Aldrich Ames spent nearly a decade selling classified information to the Soviet Union, compromising more than 100 covert operations and resulting in the deaths of at least 10 Western agents. On April 28, 1994, the double agent was sentenced to life in prison. In February of the same year, the BBC spoke to one of the spies who was betrayed by Ames but lived to tell the story.
In 1985, Soviet agents working for the CIA suddenly started disappearing. One by one, these Western sources were captured, interrogated, and, very often, executed by the Soviet intelligence agency, the KGB.
Oleg Gordievsky was one of those double agents. He served as the KGB’s London bureau chief and worked secretly for Britain’s foreign intelligence agency, MI6, for many years. But one day he was in Moscow, drugged, exhausted after five hours of interrogation, and facing the very real possibility of death by firing squad. Gordievsky narrowly escaped death after being smuggled out of the Soviet Union in the boot of a car by MI6.
Gordievsky then tried to find out who had let him go.

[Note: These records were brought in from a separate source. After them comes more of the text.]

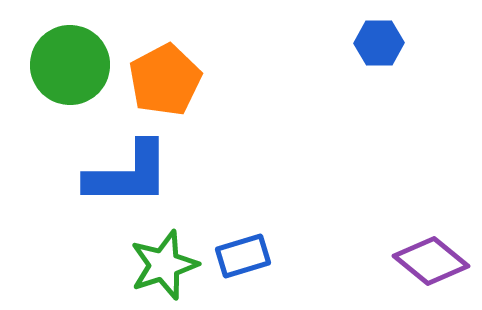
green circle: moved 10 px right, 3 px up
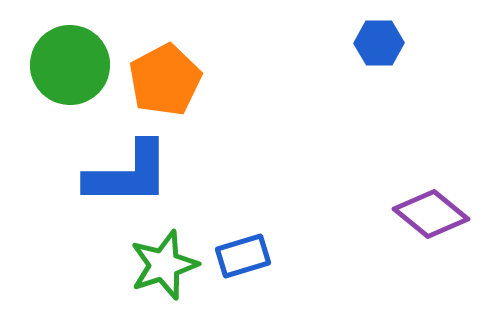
purple diamond: moved 47 px up
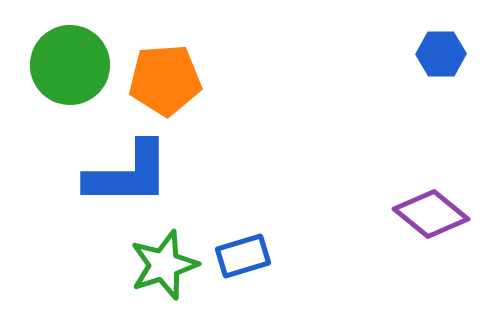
blue hexagon: moved 62 px right, 11 px down
orange pentagon: rotated 24 degrees clockwise
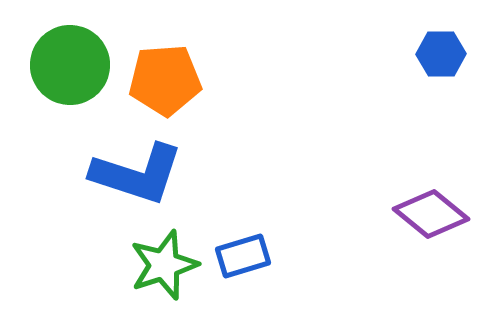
blue L-shape: moved 9 px right; rotated 18 degrees clockwise
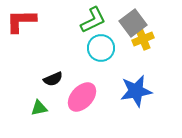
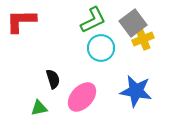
black semicircle: rotated 84 degrees counterclockwise
blue star: rotated 20 degrees clockwise
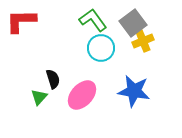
green L-shape: rotated 100 degrees counterclockwise
yellow cross: moved 2 px down
blue star: moved 2 px left
pink ellipse: moved 2 px up
green triangle: moved 11 px up; rotated 36 degrees counterclockwise
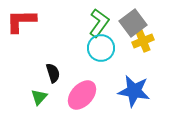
green L-shape: moved 6 px right, 3 px down; rotated 72 degrees clockwise
black semicircle: moved 6 px up
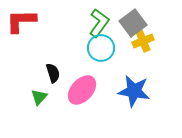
pink ellipse: moved 5 px up
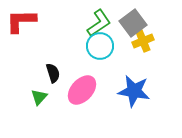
green L-shape: rotated 20 degrees clockwise
cyan circle: moved 1 px left, 2 px up
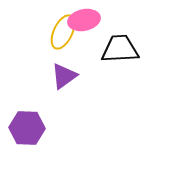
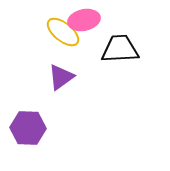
yellow ellipse: rotated 76 degrees counterclockwise
purple triangle: moved 3 px left, 1 px down
purple hexagon: moved 1 px right
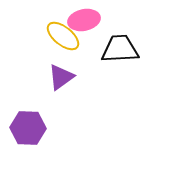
yellow ellipse: moved 4 px down
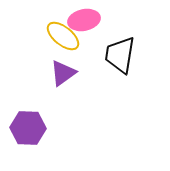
black trapezoid: moved 6 px down; rotated 78 degrees counterclockwise
purple triangle: moved 2 px right, 4 px up
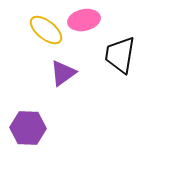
yellow ellipse: moved 17 px left, 6 px up
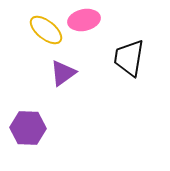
black trapezoid: moved 9 px right, 3 px down
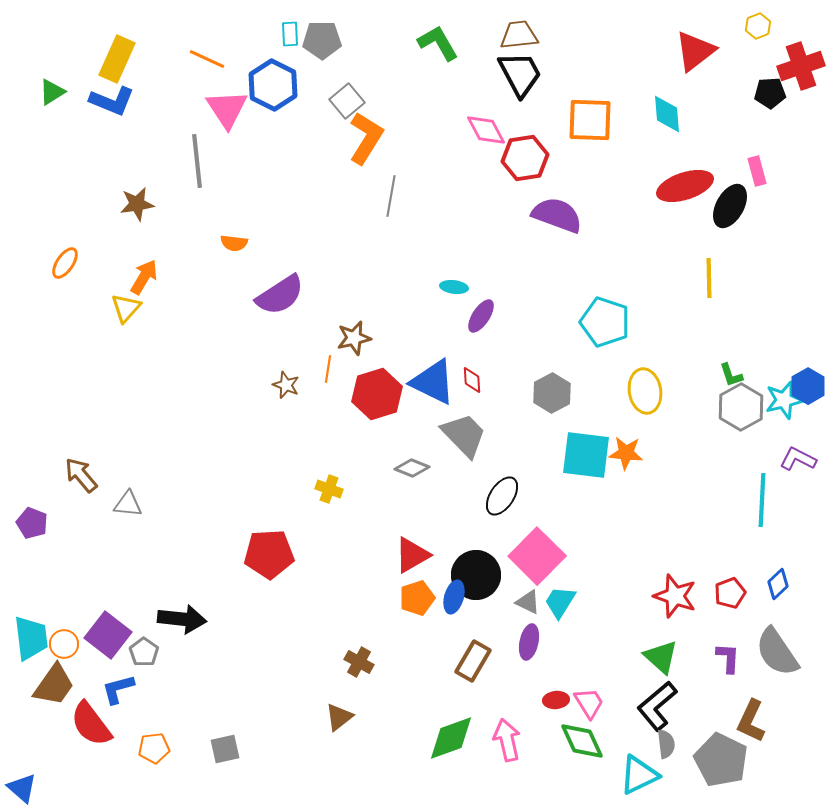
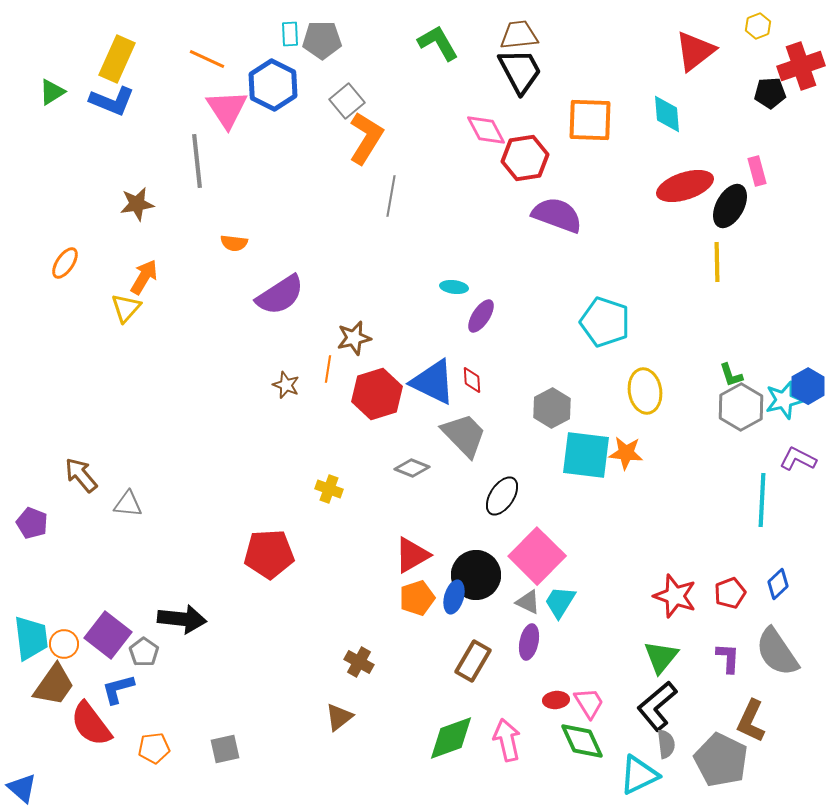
black trapezoid at (520, 74): moved 3 px up
yellow line at (709, 278): moved 8 px right, 16 px up
gray hexagon at (552, 393): moved 15 px down
green triangle at (661, 657): rotated 27 degrees clockwise
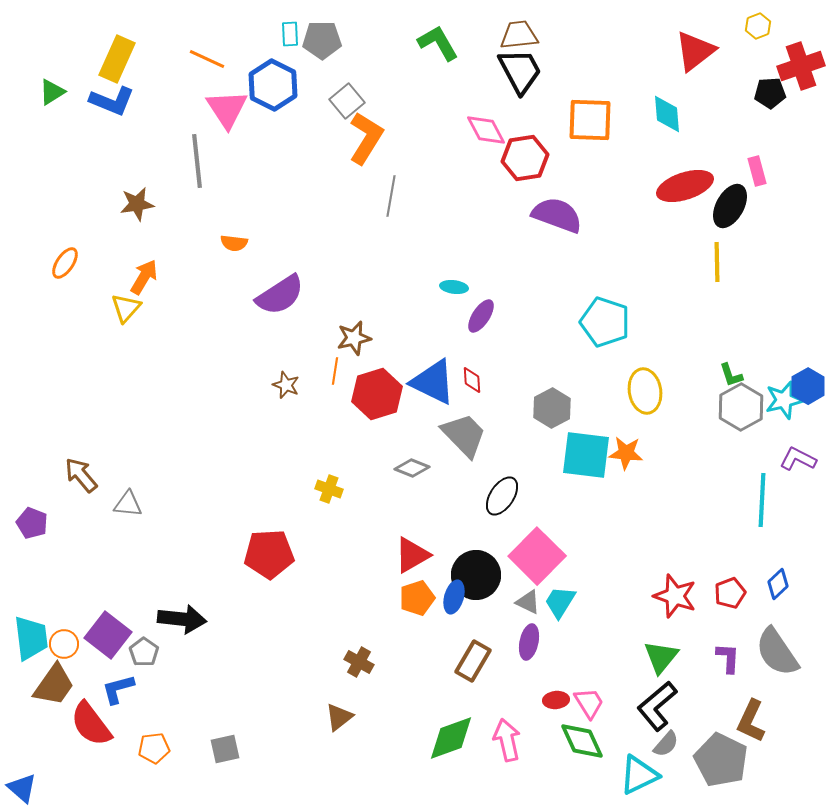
orange line at (328, 369): moved 7 px right, 2 px down
gray semicircle at (666, 744): rotated 48 degrees clockwise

Gordievsky told the BBC’s Tom Mangold in an interview with Newsnight on February 28, 1994, “For nearly nine years I’ve been speculating about who betrayed me, who the sources were who betrayed me, and I never had any answers.” Two months later, Gordievsky would get his answer when veteran CIA officer Aldrich Ames stood in a U.S. courtroom and confessed to having “harmed virtually all Soviet personnel in the CIA and other known services in the United States and abroad.” To me.”